Yes, it certainly looks like you don't have to stay in the State that has nominated you....but I'm not sure whether I'd want to risk it. As I said, hopefully an agent will clarify for us!

Dolly


----------



## 21.gaurav (Apr 23, 2009)

Well anj, thnx for the encouraging words bt again would explore some more into it and as dolly said that let an agent clarify, would wait for the info coz at the end of the day when u run for a PR and then the problm comes fr u nt staying with the nominated state then that wud b d end.

Anywys, do u know any good n genuine agent in Ind (N delhi & Near area) who cn assist me in applying for the visa.

Thnx
GRV


----------



## anj1976 (Apr 24, 2008)

gaurav its not suggested to use agents tht r not mara or mia registered. theres a link in the sticky thread that have mara website link.
we r using one in perth, he is an indian bt settled there. so far so good, there hv been few goof ups but no one is perfect. so we r more careful on what we do and there r times tht i hv more info thn him but its alright coz i hv been eating, drinking, sleeping AU and he has been just living there 

kidding.. 

but this forum has been giving out info straight from the horses mouth. ppl come here with problems so tht is the first hand info tht we get here and most ppl r able to get solutions for them.

this has made us less dependent on our agent and we normally dont ask him anything now, we call him or email him and tell him what we want to do.  and seek his suggestion. and we always converse over emails, hv called him 5 times in last one yr, he is quick in replying and incase he misses some info I check it online. (sometimes I feel internet is a blessing-what wud i do without it  )
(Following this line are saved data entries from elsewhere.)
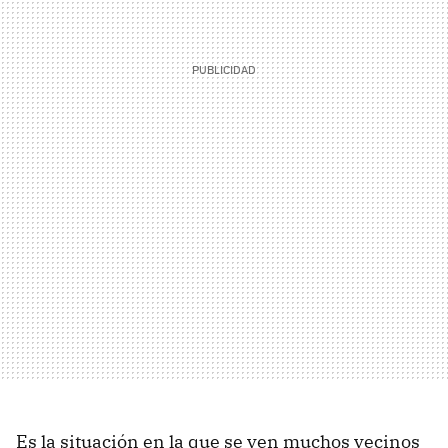
Es la situación en la que se ven muchos vecinos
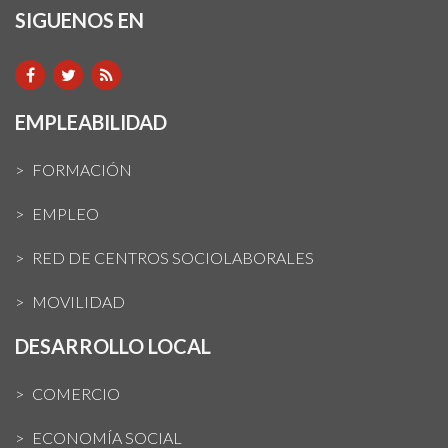
SIGUENOS EN
EMPLEABILIDAD
FORMACIÓN
EMPLEO
RED DE CENTROS SOCIOLABORALES
MOVILIDAD
DESARROLLO LOCAL
COMERCIO
ECONOMÍA SOCIAL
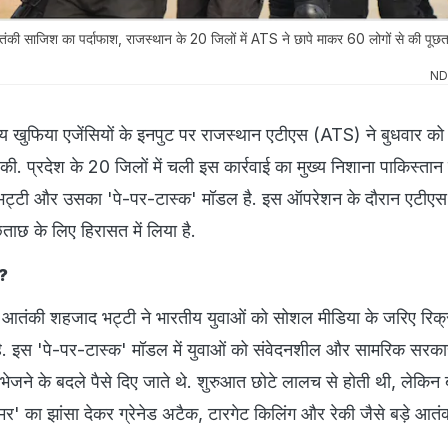
ंकी साजिश का पर्दाफाश, राजस्थान के 20 जिलों में ATS ने छापे माकर 60 लोगों से की पूछत
ND
ीय खुफिया एजेंसियों के इनपुट पर राजस्थान एटीएस (ATS) ने बुधवार को
 की. प्रदेश के 20 जिलों में चली इस कार्रवाई का मुख्य निशाना पाकिस्तान मे
ट्टी और उसका 'पे-पर-टास्क' मॉडल है. इस ऑपरेशन के दौरान एटीएस
ताछ के लिए हिरासत में लिया है.
ल?
 आतंकी शहजाद भट्टी ने भारतीय युवाओं को सोशल मीडिया के जरिए रिक्
. इस 'पे-पर-टास्क' मॉडल में युवाओं को संवेदनशील और सामरिक सरकार
ने के बदले पैसे दिए जाते थे. शुरुआत छोटे लालच से होती थी, लेकिन बाद 
ैमर' का झांसा देकर ग्रेनेड अटैक, टारगेट किलिंग और रेकी जैसे बड़े आतं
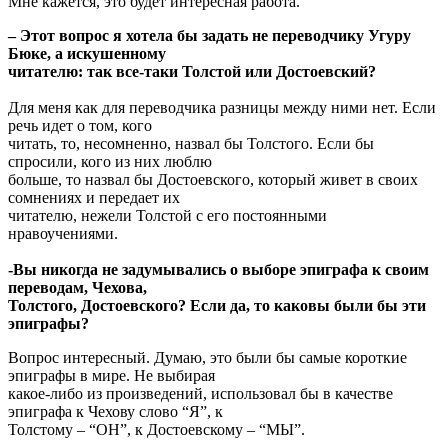
Мне кажется, это будет интересная работа.
– Этот вопрос я хотела бы задать не переводчику Угуру
Бюке, а искушенному
читателю: так все-таки Толстой или Достоевский?
Для меня как для переводчика разницы между ними нет. Если
речь идет о том, кого
читать, то, несомненно, назвал бы Толстого. Если бы
спросили, кого из них люблю
больше, то назвал бы Достоевского, который живет в своих
сомнениях и передает их
читателю, нежели Толстой с его постоянными
нравоучениями.
-Вы никогда не задумывались о выборе эпиграфа к своим
переводам, Чехова,
Толстого, Достоевского? Если да, то каковы были бы эти
эпиграфы?
Вопрос интересный. Думаю, это были бы самые короткие
эпиграфы в мире. Не выбирая
какое-либо из произведений, использовал бы в качестве
эпиграфа к Чехову слово “Я”, к
Толстому – “ОН”, к Достоевскому – “МЫ”.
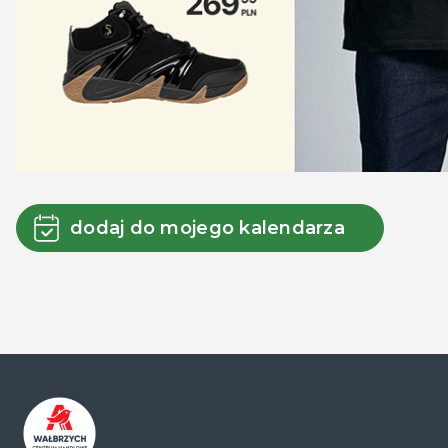
dodaj do mojego kalendarza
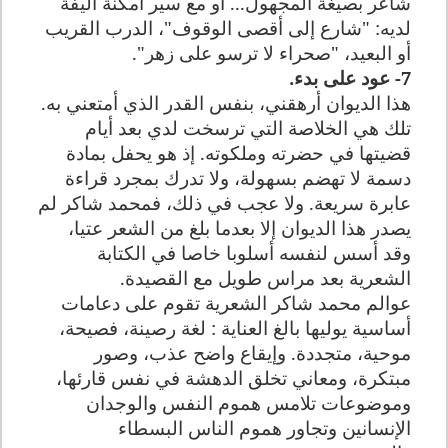
شاعر بصيغة المجهول... أو مع سير أمكنة أليفة
لديه: "شارع إلى أقصى الوقوف"، الدرب القريب
أو البعيد، "صحراء لا ترسو على زهر".
7- عود على بدء.
هذا الديوان أرهقني، بنفس القدر الذي أمتعني به.
تلك هي الخلاصة التي ترسخت لدي بعد أيام
قضيتها في حضرته وملكوته. إذ هو يحفل بمادة
دسمة لا تهضم بسهولة، ولا تدرك بمجرد قراءة
عابرة سريعة. ولا عجب في ذلك، فمحمد شاكر لم
يصدر هذا الديوان إلا بعدما بلغ من الشعر عتيا،
وقد أسس لنفسه أسلوبا خاصا في الكتابة
الشعرية بعد مراس طويل مع القصيدة.
عوالم محمد شاكر الشعرية تقوم على دعامات
أساسية يوليها بالغ العناية : لغة رصينة، فصيحة،
موحية، متجددة. وإيقاع واضح عذب، وصور
مبتكرة، ومعاني تخلق الدهشة في نفس قارئها،
وموضوعات تلامس هموم النفس والوجدان
الإنسانين وتجاور هموم الناس البسطاء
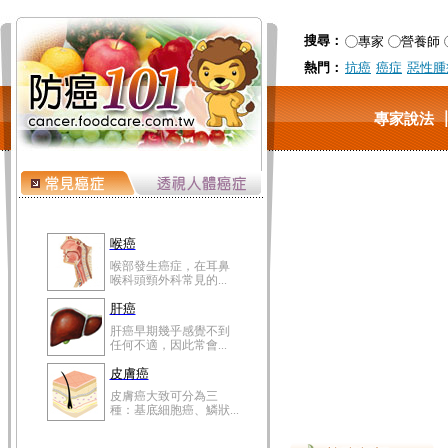
搜尋：
專家
營養師
熱門：
抗癌
癌症
惡性腫
專家說法
喉癌
喉部發生癌症，在耳鼻
喉科頭頸外科常見的...
肝癌
肝癌早期幾乎感覺不到
任何不適，因此常會...
皮膚癌
皮膚癌大致可分為三
種：基底細胞癌、鱗狀...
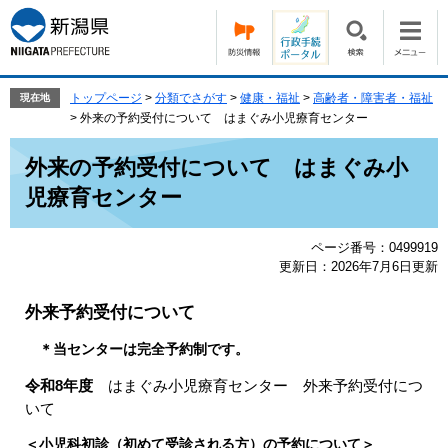
ペ
メ
ー
ニ
ジ
ュ
の
ー
先
を
トップページ
>
分類でさがす
>
健康・福祉
>
高齢者・障害者・福祉
現在地
頭
飛
>
外来の予約受付について はまぐみ小児療育センター
で
ば
本
す。
し
外来の予約受付について はまぐみ小
文
て
児療育センター
本
文
へ
ページ番号：0499919
更新日：2026年7月6日更新
外来予約受付について
＊当センターは完全予約制です。
令和8
年度
はまぐみ小児療育センター 外来予約受付につ
いて
＜小児科初診（初めて受診される方）の予約について＞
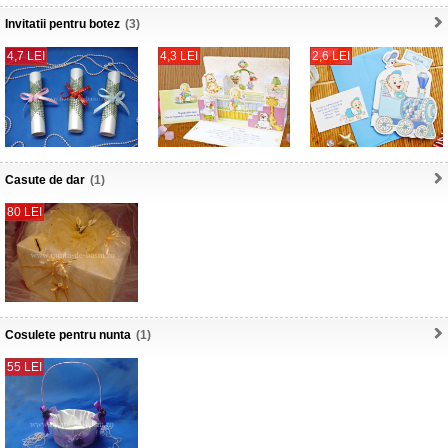
Invitatii pentru botez
(3)
4,7 LEI
4,3 LEI
2,6 LEI
Casute de dar
(1)
80 LEI
Cosulete pentru nunta
(1)
55 LEI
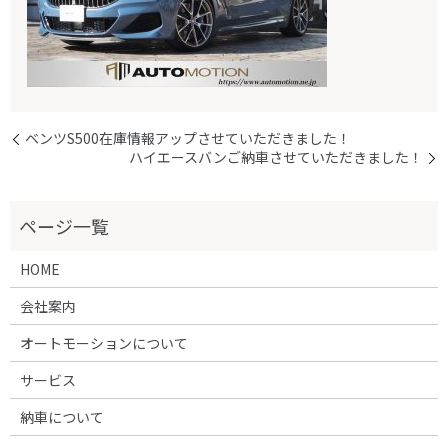
ベンツS500在庫情報アップさせていただきました！
ハイエースバンご納車させていただきました！
HOME
会社案内
オートモーションについて
サービス
納車について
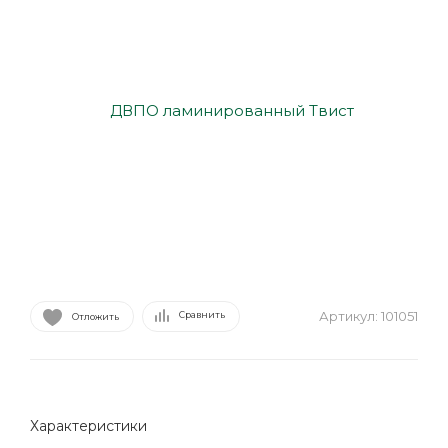
Артикул:
101051
Сравнить
Отложить
Характеристики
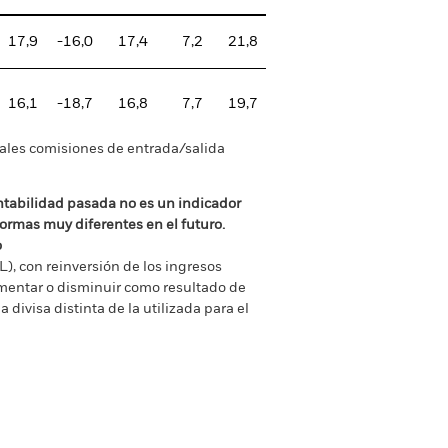
17,9
-16,0
17,4
7,2
21,8
16,1
-18,7
16,8
7,7
19,7
tuales comisiones de entrada/salida
ntabilidad pasada no es un indicador
formas muy diferentes en el futuro.
o
), con reinversión de los ingresos
mentar o disminuir como resultado de
a divisa distinta de la utilizada para el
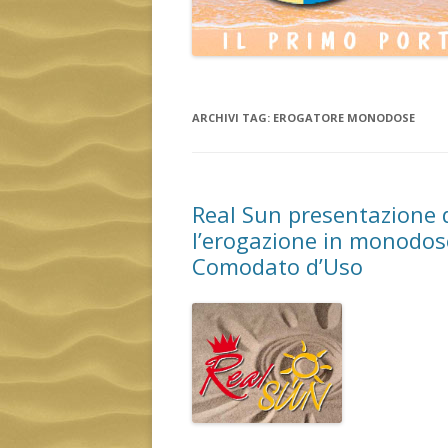
ARCHIVI TAG:
EROGATORE MONODOSE
Real Sun presentazione 
l’erogazione in monodose
Comodato d’Uso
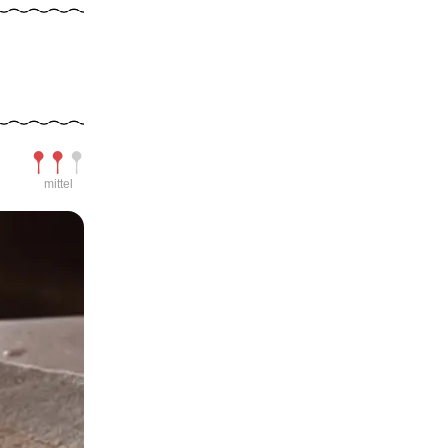
Schwierigkeit
mittel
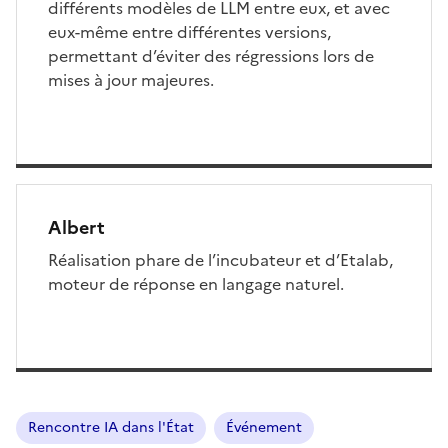
différents modèles de LLM entre eux, et avec
eux-même entre différentes versions,
permettant d’éviter des régressions lors de
mises à jour majeures.
Albert
Réalisation phare de l’incubateur et d’Etalab,
moteur de réponse en langage naturel.
Rencontre IA dans l'État
Événement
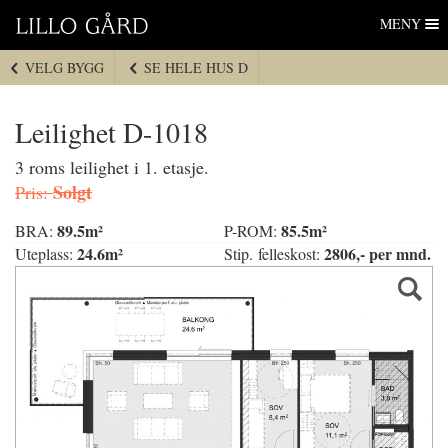
Lillo Gård
Hopp
MENY
til
navigasjon
VELG BYGG
SE HELE HUS D
Hopp
til
innhold
Leilighet D-1018
3 roms leilighet i 1. etasje.
Solgt
Pris:
89.5m²
85.5m²
BRA:
P-ROM:
24.6m²
2806,- per mnd.
Uteplass:
Stip. felleskost:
we r using akmigration.. google him, there is SOMV, a regular at the forum, her contact details are in her signature, then there is george lombard (i hope i spelt tht right) google them, they seem to be good too, Dolly i believe used them or was it karen 

whoever u use, make sure u check if they r mara/mia registered, cos if they r then they cant really fool around with u like all the bogus agencies floating around the world do.

wish u luck

cheers
anj


----------



## 21.gaurav (Apr 23, 2009)

Thnx a lot for the info, anj
That was of good help.
Keep up d good work. 

GRV


----------



## Jill_Guthrie (Mar 5, 2009)

ellisa said:


> Hi Anj
> 
> No your absolutely right, actually thinking about it, i think i wrote one but it wasn't that long, but hey i must have put what they required because i got my sponsership, but yes the more you write the better!!
> 
> Lisa


Thanks for all the info.......I'm still a little confused about the Queensland State Sponsorship, do you have to have a job offer before you can apply for it, or could I apply now whilst I'm in England? Also, which is visa did you then apply for?

Thanks 

Jill


----------



## anj1976 (Apr 24, 2008)

Hi Jill

one can apply for state sponsorship without having a job.. 

We applied for 175 in September 2008, applied for state sponsorship, waiting for things to go our way.

ask if u got any more confusion 

cheers
anj


----------



## shafaqat309 (Apr 7, 2009)

anj1976 said:


> Hi Jill
> 
> one can apply for state sponsorship without having a job..
> 
> ...


hi 
i want to know the total assets requirement, which i have to show in the form of bank statement.
i will apply with my wife as secondary applicant but if visa is grant she will join me later, after a year or so.


----------



## anj1976 (Apr 24, 2008)

20kA$ for main applicant adn 10kA$ for dependent. this was the requirement for ACT


----------